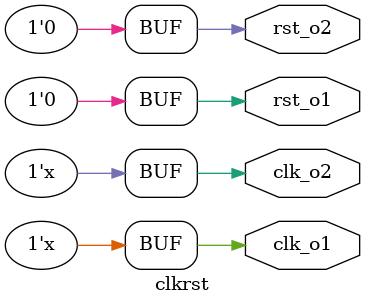
<source format=v>

`include "timescale.v"

module clkrst(clk_o1, clk_o2, rst_o1, rst_o2);

//
// I/O ports
//
output	clk_o1, clk_o2;	// Clock
output	rst_o1, rst_o2;	// Reset

//
// Internal regs
//
reg	clk_o1, clk_o2;	// Clock
reg	rst_o1, rst_o2;	// Reset

initial begin
	clk_o1 = 0;
	clk_o2 = 0;
	rst_o1 = 1;
        rst_o2 = 1;
	#20;
	rst_o1 = 0; //gpio reset
        #700;
        rst_o2 = 0; //wbmaster reset
end

//
// Clock
//
always #4 clk_o1 = ~clk_o1; //gpio clk
always #400 clk_o2 = ~clk_o2; //wbmaster clk
endmodule

</source>
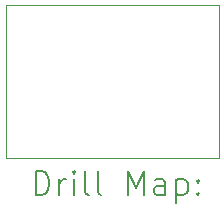
<source format=gbr>
%TF.GenerationSoftware,KiCad,Pcbnew,6.0.11*%
%TF.CreationDate,2025-02-19T14:46:15+01:00*%
%TF.ProjectId,SPL06,53504c30-362e-46b6-9963-61645f706362,rev?*%
%TF.SameCoordinates,Original*%
%TF.FileFunction,Drillmap*%
%TF.FilePolarity,Positive*%
%FSLAX45Y45*%
G04 Gerber Fmt 4.5, Leading zero omitted, Abs format (unit mm)*
G04 Created by KiCad (PCBNEW 6.0.11) date 2025-02-19 14:46:15*
%MOMM*%
%LPD*%
G01*
G04 APERTURE LIST*
%ADD10C,0.050000*%
%ADD11C,0.200000*%
G04 APERTURE END LIST*
D10*
X14872000Y-8776000D02*
X14872000Y-7480000D01*
X14872000Y-7480000D02*
X13068000Y-7480000D01*
X13068000Y-7480000D02*
X13068000Y-8776000D01*
X14872000Y-8776000D02*
X13068000Y-8776000D01*
D11*
X13323119Y-9088976D02*
X13323119Y-8888976D01*
X13370738Y-8888976D01*
X13399309Y-8898500D01*
X13418357Y-8917548D01*
X13427881Y-8936595D01*
X13437405Y-8974690D01*
X13437405Y-9003262D01*
X13427881Y-9041357D01*
X13418357Y-9060405D01*
X13399309Y-9079452D01*
X13370738Y-9088976D01*
X13323119Y-9088976D01*
X13523119Y-9088976D02*
X13523119Y-8955643D01*
X13523119Y-8993738D02*
X13532643Y-8974690D01*
X13542167Y-8965167D01*
X13561214Y-8955643D01*
X13580262Y-8955643D01*
X13646928Y-9088976D02*
X13646928Y-8955643D01*
X13646928Y-8888976D02*
X13637405Y-8898500D01*
X13646928Y-8908024D01*
X13656452Y-8898500D01*
X13646928Y-8888976D01*
X13646928Y-8908024D01*
X13770738Y-9088976D02*
X13751690Y-9079452D01*
X13742167Y-9060405D01*
X13742167Y-8888976D01*
X13875500Y-9088976D02*
X13856452Y-9079452D01*
X13846928Y-9060405D01*
X13846928Y-8888976D01*
X14104071Y-9088976D02*
X14104071Y-8888976D01*
X14170738Y-9031833D01*
X14237405Y-8888976D01*
X14237405Y-9088976D01*
X14418357Y-9088976D02*
X14418357Y-8984214D01*
X14408833Y-8965167D01*
X14389786Y-8955643D01*
X14351690Y-8955643D01*
X14332643Y-8965167D01*
X14418357Y-9079452D02*
X14399309Y-9088976D01*
X14351690Y-9088976D01*
X14332643Y-9079452D01*
X14323119Y-9060405D01*
X14323119Y-9041357D01*
X14332643Y-9022310D01*
X14351690Y-9012786D01*
X14399309Y-9012786D01*
X14418357Y-9003262D01*
X14513595Y-8955643D02*
X14513595Y-9155643D01*
X14513595Y-8965167D02*
X14532643Y-8955643D01*
X14570738Y-8955643D01*
X14589786Y-8965167D01*
X14599309Y-8974690D01*
X14608833Y-8993738D01*
X14608833Y-9050881D01*
X14599309Y-9069929D01*
X14589786Y-9079452D01*
X14570738Y-9088976D01*
X14532643Y-9088976D01*
X14513595Y-9079452D01*
X14694548Y-9069929D02*
X14704071Y-9079452D01*
X14694548Y-9088976D01*
X14685024Y-9079452D01*
X14694548Y-9069929D01*
X14694548Y-9088976D01*
X14694548Y-8965167D02*
X14704071Y-8974690D01*
X14694548Y-8984214D01*
X14685024Y-8974690D01*
X14694548Y-8965167D01*
X14694548Y-8984214D01*
M02*

</source>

§ WHAT TO PRODUCE
When a line in the listing above holds the word "always", copy it.

§ SOLUTION BELOW
always #4 clk_o1 = ~clk_o1; //gpio clk
always #400 clk_o2 = ~clk_o2; //wbmaster clk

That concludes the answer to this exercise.